Sento il naso pizzicare e un grappolo formarsi in gola. Anche io ho sbagliato, al pari e forse anche più di te.

“Nulla” mormoro abbassando lo sguardo e tenendolo fisso sulle punte delle mie scarpe ormai consumate.

Un po’ come noi due.

Eppure, di loro non mi stanco mai.

Il rumore del tuo respiro riempie il silenzio della stanza. Quanto vorrei che lo riempissimo con parole.

 

Si amavano e si odiavano al contempo.

Nel corso degli anni avevano sviluppato una strana dipendenza l’uno verso l’altra.

Non sapevano più fare a meno della loro quotidianità, che diveniva sempre più pesante.

Persino lavarsi i denti insieme divenne difficoltoso.

Volavano insulti in tre differenti lingue.
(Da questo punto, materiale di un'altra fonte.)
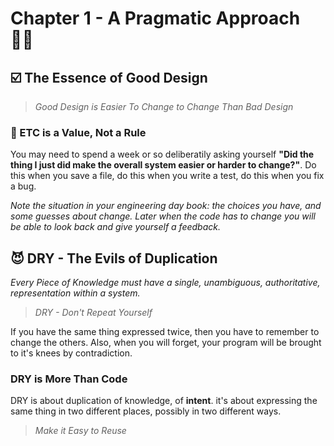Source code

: # **Chapter 1 - A Pragmatic Approach** 👨‍💻

## **☑️ The Essence of Good Design**

> *Good Design is Easier To Change to Change Than Bad Design*

### **📝 ETC is a Value, Not a Rule**

You may need to spend a week or so deliberatily asking yourself **"Did the thing I just did make the overall system easier or harder to change?"**. Do this when you save a file, do this when you write a test, do this when you fix a bug.

*Note the situation in your engineering day book: the choices you have, and some guesses about change. Later when the code has to change you will be able to look back and give yourself a feedback.*

## **😈 DRY - The Evils of Duplication**

*Every Piece of Knowledge must have a single, unambiguous, authoritative, representation within a system.*

> *DRY - Don't Repeat Yourself*

If you have the same thing expressed twice, then you have to remember to change the others. Also, when you will forget, your program will be brought to it's knees by contradiction.

### **DRY is More Than Code**

DRY is about duplication of knowledge, of **intent**. it's about expressing the same thing in two different places, possibly in two different ways.

> *Make it Easy to Reuse*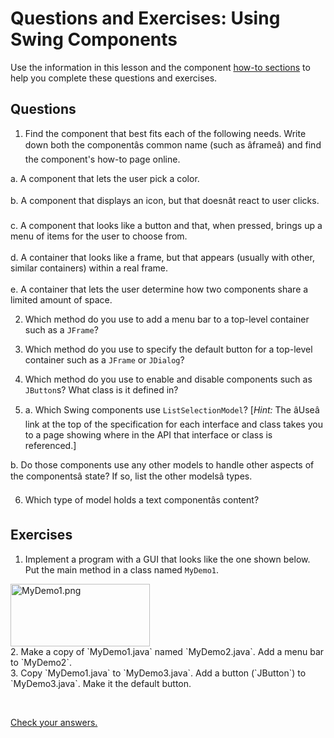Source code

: 
# Questions and Exercises: Using Swing Components

Use the information in this lesson and the component 
[how-to sections](../components/componentlist.html) to help you complete these questions and exercises.

## Questions

1. Find the component that best fits each of the following needs. Write down both the component&#226;&#128;&#153;s common name (such as &#226;&#128;&#156;frame&#226;&#128;&#157;) and find the component's how-to page online.

a. A component that lets the user pick a color.<br />
<br />
b. A component that displays an icon, but that doesn&#226;&#128;&#153;t react to user clicks.<br />
<br />
c. A component that looks like a button and that, when pressed, brings up a menu of items for the user to choose from.<br />
<br />
d. A container that looks like a frame, but that appears (usually with other, similar containers) within a real frame.<br />
<br />
e. A container that lets the user determine how two components share a limited amount of space.

2. Which method do you use to add a menu bar to a top-level container such as a `JFrame`?

3. Which method do you use to specify the default button for a top-level container such as a `JFrame` or `JDialog`?

4. Which method do you use to enable and disable components such as `JButton`s? What class is it defined in?

5. a. Which Swing components use `ListSelectionModel`? [*Hint:* The &#226;&#128;&#156;Use&#226;&#128;&#157; link at the top of the specification for each interface and class takes you to a page showing where in the API that interface or class is referenced.]

b. Do those components use any other models to handle other aspects of the components&#226;&#128;&#153; state? If so, list the other models&#226;&#128;&#153; types.

6. Which type of model holds a text component&#226;&#128;&#153;s content?<br />

## Exercises

1. Implement a program with a GUI that looks like the one shown below. Put the main method in a class named `MyDemo1`.

<img src="../../figures/uiswing/QandE/MyDemo1.png" width="223" height="100" align="bottom" alt="MyDemo1.png" />

<br />
2. Make a copy of `MyDemo1.java` named `MyDemo2.java`. Add a menu bar to `MyDemo2`.

<br />
3. Copy `MyDemo1.java` to `MyDemo3.java`. Add a button (`JButton`) to `MyDemo3.java`. Make it the default button.

&#160;


[Check your answers.](answers-ch3.html)

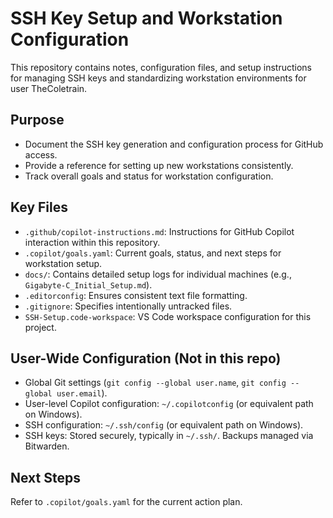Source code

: # SSH Key Setup and Workstation Configuration

This repository contains notes, configuration files, and setup instructions for managing SSH keys and standardizing workstation environments for user TheColetrain.

## Purpose
- Document the SSH key generation and configuration process for GitHub access.
- Provide a reference for setting up new workstations consistently.
- Track overall goals and status for workstation configuration.

## Key Files
- `.github/copilot-instructions.md`: Instructions for GitHub Copilot interaction within this repository.
- `.copilot/goals.yaml`: Current goals, status, and next steps for workstation setup.
- `docs/`: Contains detailed setup logs for individual machines (e.g., `Gigabyte-C_Initial_Setup.md`).
- `.editorconfig`: Ensures consistent text file formatting.
- `.gitignore`: Specifies intentionally untracked files.
- `SSH-Setup.code-workspace`: VS Code workspace configuration for this project.

## User-Wide Configuration (Not in this repo)
- Global Git settings (`git config --global user.name`, `git config --global user.email`).
- User-level Copilot configuration: `~/.copilotconfig` (or equivalent path on Windows).
- SSH configuration: `~/.ssh/config` (or equivalent path on Windows).
- SSH keys: Stored securely, typically in `~/.ssh/`. Backups managed via Bitwarden.

## Next Steps
Refer to `.copilot/goals.yaml` for the current action plan.

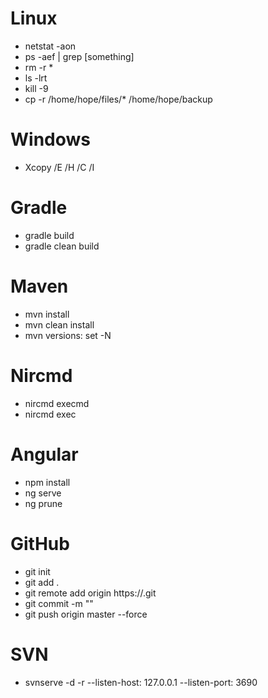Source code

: # Linux
- netstat -aon
- ps -aef | grep [something]
- rm -r *
- ls -lrt
- kill -9 <pid>
- cp -r /home/hope/files/* /home/hope/backup

# Windows
- Xcopy <copy from directory> <copy to directory> /E /H /C /I

# Gradle
- gradle build
- gradle clean build

# Maven
- mvn install
- mvn clean install
- mvn versions: set -N

# Nircmd
- nircmd execmd <ur command here>
- nircmd exec <ur bat file here>

# Angular
- npm install
- ng serve
- ng prune

# GitHub
- git init
- git add .
- git remote add origin https://<github repository>.git
- git commit -m "<comment>"
- git push origin master --force

# SVN
- svnserve -d -r <path to repository> --listen-host: 127.0.0.1 --listen-port: 3690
Lui la chiamava “boluda”, lei rispondeva con un beffardo “saukerl”.

Entrambi pensavano di essere dei veri stronzi.

 

Decido di rinunciare al mio angolo sicuro e muovo qualche passo verso di te. Anche tu mi imiti.
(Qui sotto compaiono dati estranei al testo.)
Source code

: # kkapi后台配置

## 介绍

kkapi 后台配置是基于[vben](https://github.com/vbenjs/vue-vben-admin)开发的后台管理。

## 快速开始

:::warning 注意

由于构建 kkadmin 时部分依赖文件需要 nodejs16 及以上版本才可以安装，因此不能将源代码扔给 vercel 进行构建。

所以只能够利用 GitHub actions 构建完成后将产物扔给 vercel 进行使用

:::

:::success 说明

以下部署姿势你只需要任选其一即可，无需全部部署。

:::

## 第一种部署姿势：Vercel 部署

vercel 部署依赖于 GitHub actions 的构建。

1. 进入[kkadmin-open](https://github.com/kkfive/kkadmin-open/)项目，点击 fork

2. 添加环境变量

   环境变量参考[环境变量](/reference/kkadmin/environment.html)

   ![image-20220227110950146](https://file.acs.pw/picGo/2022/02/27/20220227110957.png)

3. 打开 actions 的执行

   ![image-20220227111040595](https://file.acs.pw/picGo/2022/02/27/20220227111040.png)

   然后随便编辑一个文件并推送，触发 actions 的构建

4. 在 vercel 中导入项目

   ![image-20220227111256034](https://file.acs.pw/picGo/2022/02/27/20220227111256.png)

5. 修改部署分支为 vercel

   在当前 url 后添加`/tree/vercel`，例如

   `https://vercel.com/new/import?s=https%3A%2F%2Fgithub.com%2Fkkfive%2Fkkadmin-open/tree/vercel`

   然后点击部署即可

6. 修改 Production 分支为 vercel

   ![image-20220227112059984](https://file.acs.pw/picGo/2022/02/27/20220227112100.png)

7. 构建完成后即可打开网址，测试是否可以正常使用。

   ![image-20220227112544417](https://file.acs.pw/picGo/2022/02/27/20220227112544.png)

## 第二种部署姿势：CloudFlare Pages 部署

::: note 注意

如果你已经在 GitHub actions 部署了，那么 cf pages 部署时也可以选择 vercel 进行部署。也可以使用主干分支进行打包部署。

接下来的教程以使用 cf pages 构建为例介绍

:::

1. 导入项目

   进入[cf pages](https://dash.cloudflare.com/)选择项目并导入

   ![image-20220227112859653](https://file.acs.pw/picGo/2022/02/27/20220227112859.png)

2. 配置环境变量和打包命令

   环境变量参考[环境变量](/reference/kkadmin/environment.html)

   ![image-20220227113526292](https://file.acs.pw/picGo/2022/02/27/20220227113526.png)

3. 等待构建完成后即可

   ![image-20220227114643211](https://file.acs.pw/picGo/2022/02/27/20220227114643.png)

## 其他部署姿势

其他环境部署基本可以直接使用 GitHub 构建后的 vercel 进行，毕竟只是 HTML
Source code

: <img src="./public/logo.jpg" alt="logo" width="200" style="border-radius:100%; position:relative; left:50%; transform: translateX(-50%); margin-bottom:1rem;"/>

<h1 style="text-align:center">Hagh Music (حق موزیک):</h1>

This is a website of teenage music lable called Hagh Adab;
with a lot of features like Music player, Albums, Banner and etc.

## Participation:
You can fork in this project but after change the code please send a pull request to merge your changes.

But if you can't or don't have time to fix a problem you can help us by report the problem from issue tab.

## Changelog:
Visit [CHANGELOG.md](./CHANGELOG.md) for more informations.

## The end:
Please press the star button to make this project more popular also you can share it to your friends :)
Avverto che stiamo finalmente accorciando quelle distanze che noi stessi abbiamo creato, smettendo di scendere a compromessi. Perdendo di vista noi.

“Non hai fatto nulla..” ribadisco prendendo le tue mani fra le mie.

Tu annuisci, finalmente hai capito.

“Prometto che farò qualcosa..” abbozzi un mezzo sorriso mentre lo dici. Era da tempo che non sorridevi.

Improvvisamente la stanza diventa più accogliente, più calda. Di nuovo nostra.

Azzeri completamente le distanze, allargando le braccia per farmi spazio, e mi avvolgi posando un bacio sulla mia testa.

“Mi era mancato questo..” sussurri stringendomi ancora più forte. Il tuo battito si confonde con il mio.

“Anche a me” mormoro scomparendo nel tuo abbraccio.

 

Forse non ci siamo mai davvero persi. Dopo tutto, è questa la vera essenza di noi.